Maggie Sanger and the Human Weeds - The American Spectator | USA News and Politics
Maggie Sanger and the Human Weeds
by

WASHINGTON — After a lengthy incubation, the sick dreams of Margaret Sanger are finally hatching. Against the excuses of her modern defenders, it should be remembered that the founder of Planned Parenthood’s main interest in the legalization of abortion was not that women should be freed from the bonds of childbearing, but that unsavory types should be cleansed from the larger population.

In fact, Sanger only turned to abortion when her original plan to “apply a stern and rigid policy of sterilization and segregation” to those with “objectionable traits” — sometimes derided as the stronger epithet “human weeds” — found little support. Turned out folks felt a bit queasy about sending those of certain ethnic backgrounds and with disabilities and mental illnesses off to “farm lands and homesteads” to be “taught to work under competent instructors for the period of their entire lives.”

Sounds a bit like a concentration camp, no? Then again, she was a great admirer of the Nazi eugenics movement. Like Hitler, she had a long list of folks she wanted to eliminate from society, including “illiterates, paupers, unemployables, criminals, prostitutes, dope fiends.”

More to the point, Sanger considered non-Aryan people “a great biological menace to the future of civilization.” The same woman considered a saint today by the pro-choice crowd warned supporters in 1939 that they did not want “word to get out that we want to exterminate the Negro population.”

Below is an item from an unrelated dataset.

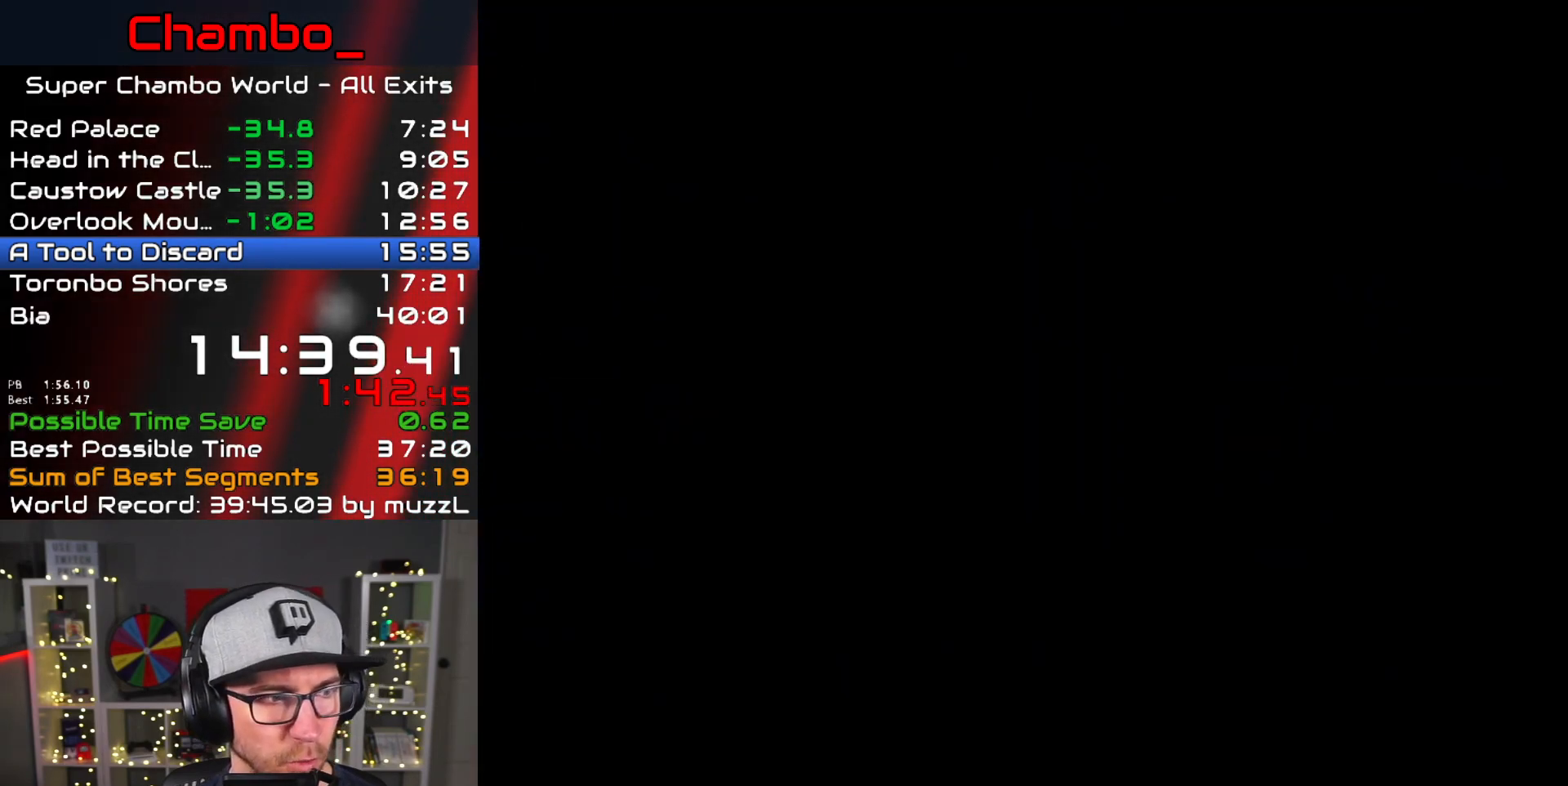
Gameplay with a controller (Nintendo layout); each line is a JSON object with the inputs held at the frame after it. "events" lists button and stick changes between this image and that frame as [ms after this image, input, new state], when the widget could be followed in between. Not read: L1 L3 R1 R3 START.
{"buttons": ["X", "DPAD_RIGHT"], "events": []}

But look at the massive abortion rates in modern black neighborhoods and set them against, say, the merely moderate rates in white neighborhoods, and it becomes depressingly clear that Sanger helped accomplish something both depressing and far-reaching. If these high death rates were attached to a war, it would be called genocide. When it happens in a Planned Parenthood office we call it progress.

AND NOW, ABORTION ON demand, combined with ever more rigorous screening of children in the womb, has provided the perfect backdoor for other eugenic obsessions to quietly slip back into American life.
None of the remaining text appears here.